注:ウィドウ・メーカー 男性の命を奪い寡婦(widow)をつくるほど危険なもの、という意味で、さまざまな分野で使われる。

 日銀は“超”金融緩和策を続けています。最近では、金利の上昇を抑えるために10年物国債を指定した利回り(今回は0.25%)で一定期間、無制限に購入する「連続指値オペ」と呼ばれる措置を実施し、円相場は大きく下落しました。一方で、米連邦準備制度理事会、英イングランド銀行、欧州中央銀行など、ほとんどの先進国・地域の中央銀行が2022年に入り、タカ派に転じています。こうした中、一部の投資家は“超ハト派"の日銀もそれに続くのではないかと考えているようです。しかし、本当でしょうか?

 高進するインフレは、中央銀行が緩和的な金融政策を転換するきっかけとなっています。米国では、消費者物価指数(CPI)のコア指数の上昇率が前年同月比で6%を上回っています。一方、日本はまだ2%を下回っています。より重要なことは、他の国と比べて将来的なインフレ期待が低いということです。今年のインフレ率の推移を見れば、円安が日銀の金融政策の方向転換を促すものでないことは明らかでしょう。

 しかし、通貨安はエネルギーや食品を中心に、輸入品の価格上昇につながっています。可処分所得の減少に対する国民の不満は、7月10日に投開票を控える参院選での争点となりそうです。そして、その後にこれまでの金融政策が見直される可能性もあります。

 金融政策の変更という観点で最も信頼性がある論点は、将来的に、日銀がより柔軟に対応できるようになることでしょう。しかし、他の中央銀行とは対照的に日銀は金融引き締めを望んでいないため、そうした印象を与えないように対応するはずです。

 日銀は今後数カ月のうちに、イールドカーブ・コントロール(長短金利操作)の目標水準を調整するかもしれません。しかし、この金融政策の枠組みを完全に放棄することはないと見ています。
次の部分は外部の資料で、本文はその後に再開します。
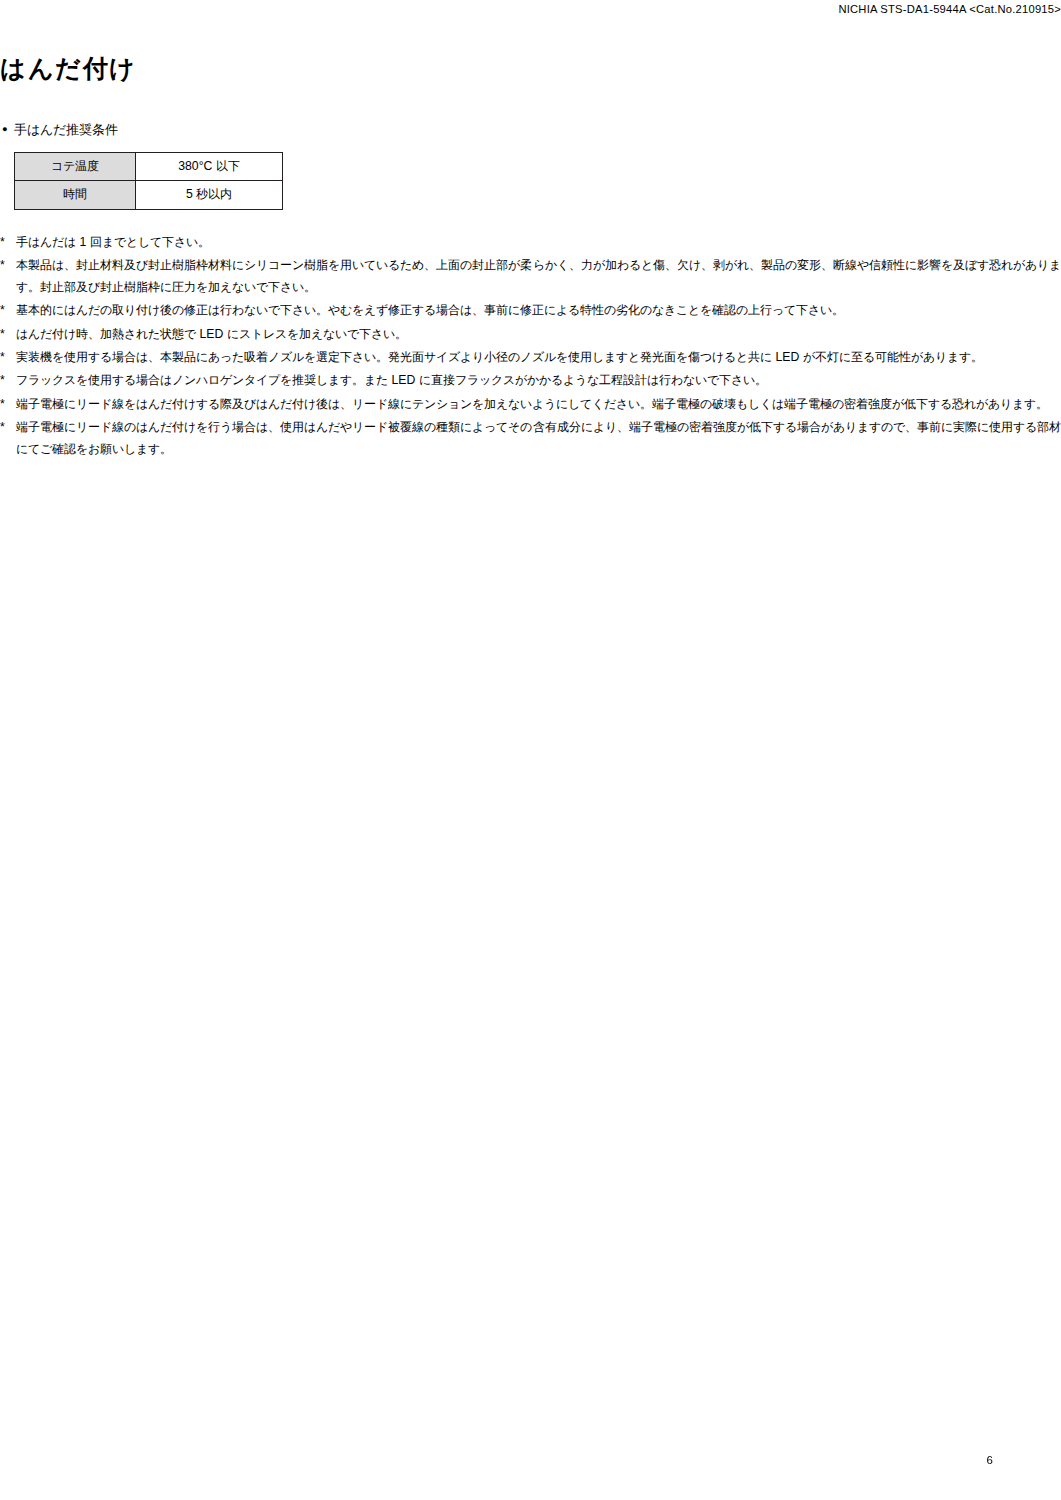NICHIA STS-DA1-5944A <Cat.No.210915>
はんだ付け
手はんだ推奨条件
| コテ温度 | 380°C 以下 |
| 時間 | 5 秒以内 |
手はんだは 1 回までとして下さい。
本製品は、封止材料及び封止樹脂枠材料にシリコーン樹脂を用いているため、上面の封止部が柔らかく、力が加わると傷、欠け、剥がれ、製品の変形、断線や信頼性に影響を及ぼす恐れがあります。封止部及び封止樹脂枠に圧力を加えないで下さい。
基本的にはんだの取り付け後の修正は行わないで下さい。やむをえず修正する場合は、事前に修正による特性の劣化のなきことを確認の上行って下さい。
はんだ付け時、加熱された状態で LED にストレスを加えないで下さい。
実装機を使用する場合は、本製品にあった吸着ノズルを選定下さい。発光面サイズより小径のノズルを使用しますと発光面を傷つけると共に LED が不灯に至る可能性があります。
フラックスを使用する場合はノンハロゲンタイプを推奨します。また LED に直接フラックスがかかるような工程設計は行わないで下さい。
端子電極にリード線をはんだ付けする際及びはんだ付け後は、リード線にテンションを加えないようにしてください。端子電極の破壊もしくは端子電極の密着強度が低下する恐れがあります。
端子電極にリード線のはんだ付けを行う場合は、使用はんだやリード被覆線の種類によってその含有成分により、端子電極の密着強度が低下する場合がありますので、事前に実際に使用する部材にてご確認をお願いします。
6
 日本は1990年代以降、慢性的に低いインフレと経済成長に悩まされてきました。今は、持続可能なインフレを喚起しようとしています。そのため日銀は今後も低金利政策を維持すると見込まれ、多少の政策変更があったとしても、日本国債は債券市場の中でも最も高いパフォーマンスが期待できるアセットクラスの1つであり続けるでしょう。

 「連続指値オペ」をきっかけに下落した円相場が上昇に転じるとすれば、それは他国にならって日銀がタカ派に転じるというよりも、米国のインフレ率の低下など外部要因の影響が大きいと考えています。いまのところ、日本国債のショートは引き続き“ウィドウ・メーカー”であり続けるでしょう。